▶ **Task to complete**
The answer is to be the data that follows, transcribed exactly, minus its pictures.

▶ **Working data**
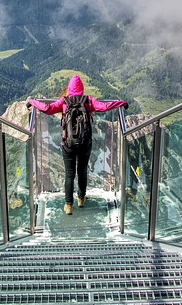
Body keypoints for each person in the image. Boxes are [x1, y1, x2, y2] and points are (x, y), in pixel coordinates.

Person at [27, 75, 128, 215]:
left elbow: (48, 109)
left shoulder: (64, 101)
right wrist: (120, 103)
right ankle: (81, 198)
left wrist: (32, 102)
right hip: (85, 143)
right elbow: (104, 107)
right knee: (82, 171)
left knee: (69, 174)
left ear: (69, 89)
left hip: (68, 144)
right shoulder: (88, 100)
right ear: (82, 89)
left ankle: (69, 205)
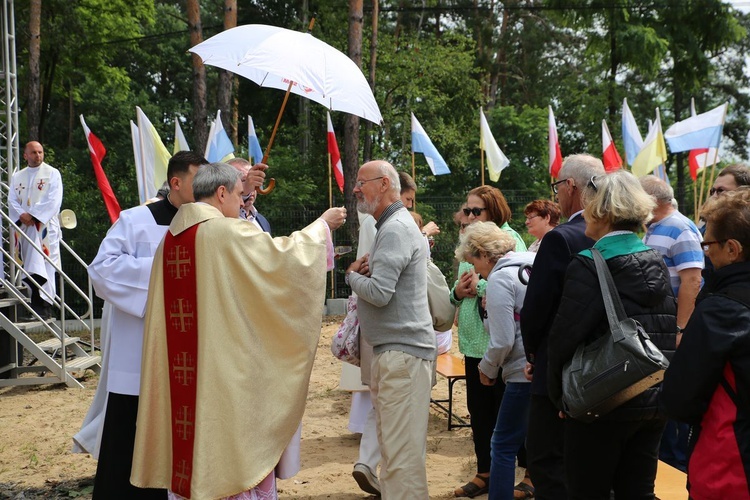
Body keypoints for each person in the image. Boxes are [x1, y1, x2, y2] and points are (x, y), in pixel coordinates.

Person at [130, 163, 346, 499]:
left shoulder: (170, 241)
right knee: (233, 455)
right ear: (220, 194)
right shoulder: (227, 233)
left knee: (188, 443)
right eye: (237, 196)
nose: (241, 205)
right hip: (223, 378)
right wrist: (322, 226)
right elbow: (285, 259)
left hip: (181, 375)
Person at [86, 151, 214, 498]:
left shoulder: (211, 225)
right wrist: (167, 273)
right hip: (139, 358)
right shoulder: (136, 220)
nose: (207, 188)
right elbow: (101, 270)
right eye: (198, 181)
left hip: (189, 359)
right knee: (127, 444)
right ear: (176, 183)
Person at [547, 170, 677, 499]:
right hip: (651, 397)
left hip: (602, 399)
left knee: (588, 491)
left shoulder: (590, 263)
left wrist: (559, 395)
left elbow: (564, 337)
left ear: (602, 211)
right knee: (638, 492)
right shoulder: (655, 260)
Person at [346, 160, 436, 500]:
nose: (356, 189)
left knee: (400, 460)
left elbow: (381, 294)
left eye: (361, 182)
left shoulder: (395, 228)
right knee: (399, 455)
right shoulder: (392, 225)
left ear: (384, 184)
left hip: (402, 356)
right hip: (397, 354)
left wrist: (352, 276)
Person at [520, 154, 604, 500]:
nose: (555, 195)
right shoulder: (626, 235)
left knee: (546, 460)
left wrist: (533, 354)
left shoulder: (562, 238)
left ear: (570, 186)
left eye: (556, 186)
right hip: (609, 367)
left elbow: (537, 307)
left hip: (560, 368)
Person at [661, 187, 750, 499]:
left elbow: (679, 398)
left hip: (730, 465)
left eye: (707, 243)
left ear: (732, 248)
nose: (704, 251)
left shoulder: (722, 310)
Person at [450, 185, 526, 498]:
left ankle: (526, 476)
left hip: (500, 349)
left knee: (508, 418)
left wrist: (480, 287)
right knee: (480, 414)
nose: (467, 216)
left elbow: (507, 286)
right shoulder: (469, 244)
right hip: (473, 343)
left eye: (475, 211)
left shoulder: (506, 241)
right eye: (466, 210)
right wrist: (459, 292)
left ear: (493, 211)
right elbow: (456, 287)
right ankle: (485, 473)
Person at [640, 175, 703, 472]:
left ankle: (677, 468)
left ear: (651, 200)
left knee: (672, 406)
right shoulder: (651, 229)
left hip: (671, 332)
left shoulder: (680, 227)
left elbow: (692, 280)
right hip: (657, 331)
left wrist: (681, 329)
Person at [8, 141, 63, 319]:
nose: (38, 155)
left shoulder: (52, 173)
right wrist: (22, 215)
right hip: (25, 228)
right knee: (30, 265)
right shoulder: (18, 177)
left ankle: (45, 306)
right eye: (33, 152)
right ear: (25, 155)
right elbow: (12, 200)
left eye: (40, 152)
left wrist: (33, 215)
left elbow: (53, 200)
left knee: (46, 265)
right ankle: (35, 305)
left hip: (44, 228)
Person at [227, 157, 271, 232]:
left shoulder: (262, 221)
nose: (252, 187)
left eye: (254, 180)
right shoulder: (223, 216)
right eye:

▶ **Answer to the exercise**
Body keypoints for each person in the image. Boxes are [x1, y1, x2, y2] and points are (x, y), in pixel coordinates.

Person at [27, 75, 128, 215]:
left elbow: (48, 109)
left shoulder: (64, 101)
right wrist: (120, 103)
right ankle: (81, 198)
left wrist: (32, 102)
right hip: (85, 143)
right elbow: (104, 107)
right knee: (82, 171)
left knee: (69, 174)
left ear: (69, 89)
left hip: (68, 144)
right shoulder: (88, 100)
right ear: (82, 89)
left ankle: (69, 205)
Body keypoints for each person in the image. Boxes are [x1, y1, x2, y2] and points are (x, y), in pixel coordinates.

Person at [130, 163, 346, 499]:
left shoulder: (170, 241)
right knee: (233, 455)
right ear: (220, 194)
right shoulder: (227, 233)
left knee: (188, 443)
right eye: (237, 196)
nose: (241, 205)
right hip: (223, 378)
right wrist: (322, 226)
right elbow: (285, 259)
left hip: (181, 375)
Person at [86, 151, 214, 498]:
left shoulder: (211, 225)
right wrist: (167, 273)
right hip: (139, 358)
right shoulder: (136, 220)
nose: (207, 188)
right elbow: (101, 270)
right eye: (198, 181)
left hip: (189, 359)
right knee: (127, 444)
right ear: (176, 183)
Person at [547, 170, 677, 499]:
right hip: (651, 397)
left hip: (602, 399)
left knee: (588, 491)
left shoulder: (590, 263)
left wrist: (559, 395)
left elbow: (564, 337)
left ear: (602, 211)
right knee: (638, 492)
right shoulder: (655, 260)
Person at [346, 160, 436, 500]:
nose: (356, 189)
left knee: (400, 460)
left elbow: (381, 294)
left eye: (361, 182)
left shoulder: (395, 228)
right knee: (399, 455)
right shoulder: (392, 225)
left ear: (384, 184)
left hip: (402, 356)
right hip: (397, 354)
left wrist: (352, 276)
Person at [520, 154, 604, 500]:
nose: (555, 195)
right shoulder: (626, 235)
left knee: (546, 460)
left wrist: (533, 354)
left shoulder: (562, 238)
left ear: (570, 186)
left eye: (556, 186)
right hip: (609, 367)
left elbow: (537, 307)
left hip: (560, 368)
Person at [661, 187, 750, 499]:
left elbow: (679, 398)
left hip: (730, 465)
left eye: (707, 243)
left ear: (732, 248)
nose: (704, 251)
left shoulder: (722, 310)
Person at [450, 185, 526, 498]:
left ankle: (526, 476)
left hip: (500, 349)
left knee: (508, 418)
left wrist: (480, 287)
right knee: (480, 414)
nose: (467, 216)
left elbow: (507, 286)
right shoulder: (469, 244)
right hip: (473, 343)
left eye: (475, 211)
left shoulder: (506, 241)
right eye: (466, 210)
right wrist: (459, 292)
left ear: (493, 211)
right elbow: (456, 287)
right ankle: (485, 473)
Person at [640, 175, 703, 472]:
left ankle: (677, 468)
left ear: (651, 200)
left knee: (672, 406)
right shoulder: (651, 229)
left hip: (671, 332)
left shoulder: (680, 227)
left elbow: (692, 280)
right hip: (657, 331)
left wrist: (681, 329)
Person at [8, 141, 63, 319]:
nose: (38, 155)
left shoulder: (52, 173)
right wrist: (22, 215)
right hip: (25, 228)
right knee: (30, 265)
right shoulder: (18, 177)
left ankle: (45, 306)
right eye: (33, 152)
right ear: (25, 155)
right elbow: (12, 200)
left eye: (40, 152)
left wrist: (33, 215)
left elbow: (53, 200)
left knee: (46, 265)
right ankle: (35, 305)
left hip: (44, 228)
Person at [227, 157, 271, 232]:
left shoulder: (262, 221)
nose: (252, 187)
left eye: (254, 180)
right shoulder: (223, 216)
right eye:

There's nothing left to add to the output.